Discussion I know that currently there is some confusion with the architecture choices of GraphIO.jl. For example there is the problem with require as in #42. I think it's important to find a solution, in order to really take advantage of future contributions.

Regarding graph IO parsing, I see 2 cases:

  1. what file format is used
  2. what graph type must be retrieved

Up until now the 2. was not supported but it is necessary for e.g. parsing MetaGraphs. To support 2. I just added one argument to the loadgraph (which makes it inaccessible just from Graphs.jl) So, we probably also need to add this definition in Graphs.jl. (offtopic)- Wouldn't it make sense to move all the graph IO code from Graphs.jl to GraphIO.jl ?
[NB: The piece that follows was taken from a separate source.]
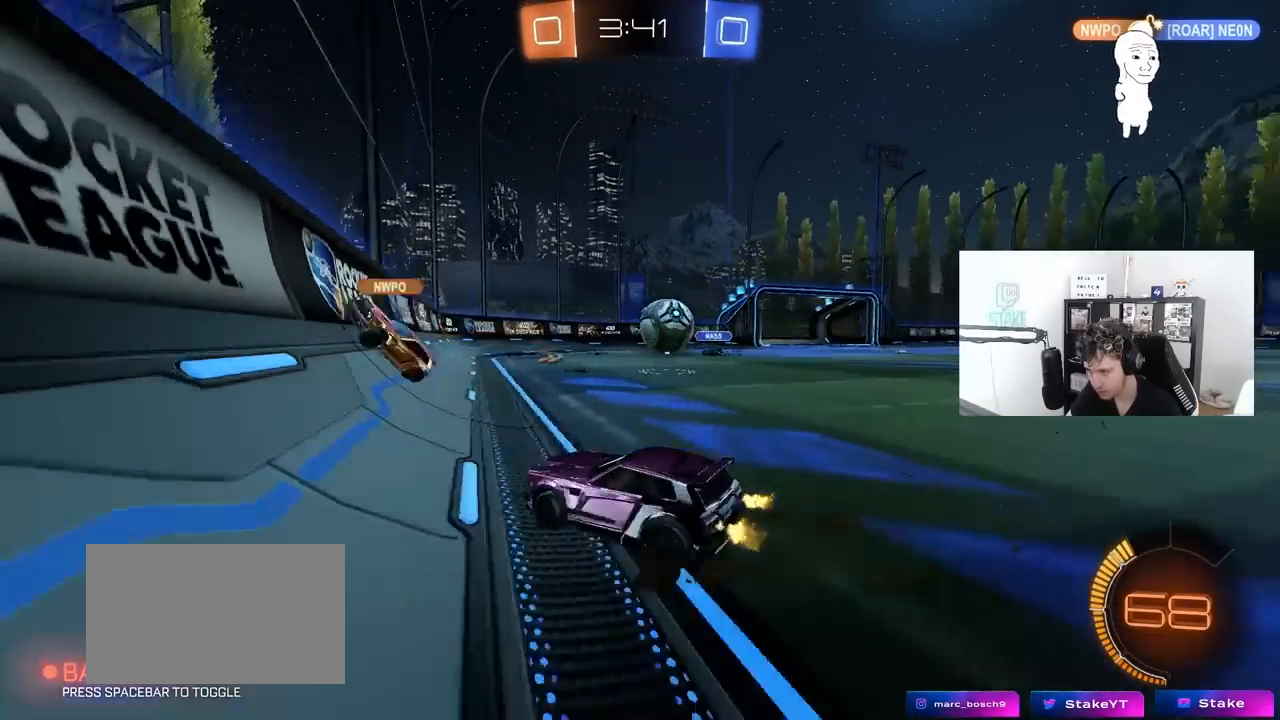
{"keys": ["a", "w"], "mouse": ["left"], "mouse_move": "still", "events": [[67, "d", "up"], [117, "a", "down"], [167, "a", "up"], [267, "d", "down"], [350, "d", "up"], [350, "mouse_left", "down"], [450, "a", "down"]]}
Personally, I find it unsustainable to put everything in one package. We can't possibly support all graph types, since this will unnecessary grow the dependencies. Starting with MetaGraphs, I find it better to have it in a separate package.

For example I could put the code into something like MetaGraphsIO.jl. And probably we would need to mimic GraphIO.jl and inside the hypothetical MetaGraphsIO support all type formats (GraphML, GML, DOT, etc.). (ofc I am not sure if all type formats support additional attributes like GraphML does, so probably it will be a subset)

Plans In future work I want to include also nested graphs support for GraphML with a custom nested graph type that is still not public. Also, since GraphML attributes are type-secure, this makes it a good fit for MetaGraphsNext which I will also try to support in the future. This means that I could end up creating MyWeirdNestedGraphIO.jl and MetaGraphsNextIO.jl Before I move to it, I would really appreciate some discussion and advices. That said, I think we need to build the infrastructure to welcome future work in this direction.

Sorry for the long text :)

simonschoelly commented 2 years ago

I really have not looked much into it, but instead of creating a separate package called MetaGraphsIO.jl we could also move the functionality here to MetaGraphs.jl. Or maybe this adds to many heavy dependencies into MetaGraphs.jl

Another way would be to use Requires.jl, either here or on MetaGraphs.jl to only load this code, when both packages are used - this has some other downsides of course, it probably makes versioning more complicated, and leads to less precompiled code.

filchristou commented 2 years ago

Another way would be to use Requires.jl,

I though that currently we were searching for ways to get rid of @require. Personally I find it counter-intuitive to do using EzXML in order to have GraphML support. Ofc it would be much more intuitive to do using MetaGraphs to get support for MetaGraphsIO..

Putting MetaGraphsIO functionality inside GraphIO.jl means that maybe future contributions for supporting niche graph types will come. Are we willing to support inside GraphIO.jl all possible graph types that may appear?

we could also move the functionality here to MetaGraphs.jl

I think this scales better but then the question is why does GraphIO.jl even exist in the first place ? With the same mindset it could then just be part of Graphs.jl or SimpleGraphs.jl etc.

I think it will be the most modular solution to have MetaGraphsIO in a separate package. MetaGraphsIO.jl would implement the interfaces defined in GraphIO.jl and would possibly use some tooling from there also. In case we want to leverage MetaGraphsIO.jl from GraphIO.jl we could do in GraphIO.jl something like:

function __init__()
  @require MetaGraphs="...." @reexport MetaGraphsIO
end

MetaGraphsIO.jl would then be a well defined dependency and if I think this correctly even precompiled (not sure ?).

filchristou commented 1 year ago

this functionality is transferred in NestedGraphsIO.jl. NestedGraphsIO.jl is still an unregistred package because #51 is pending.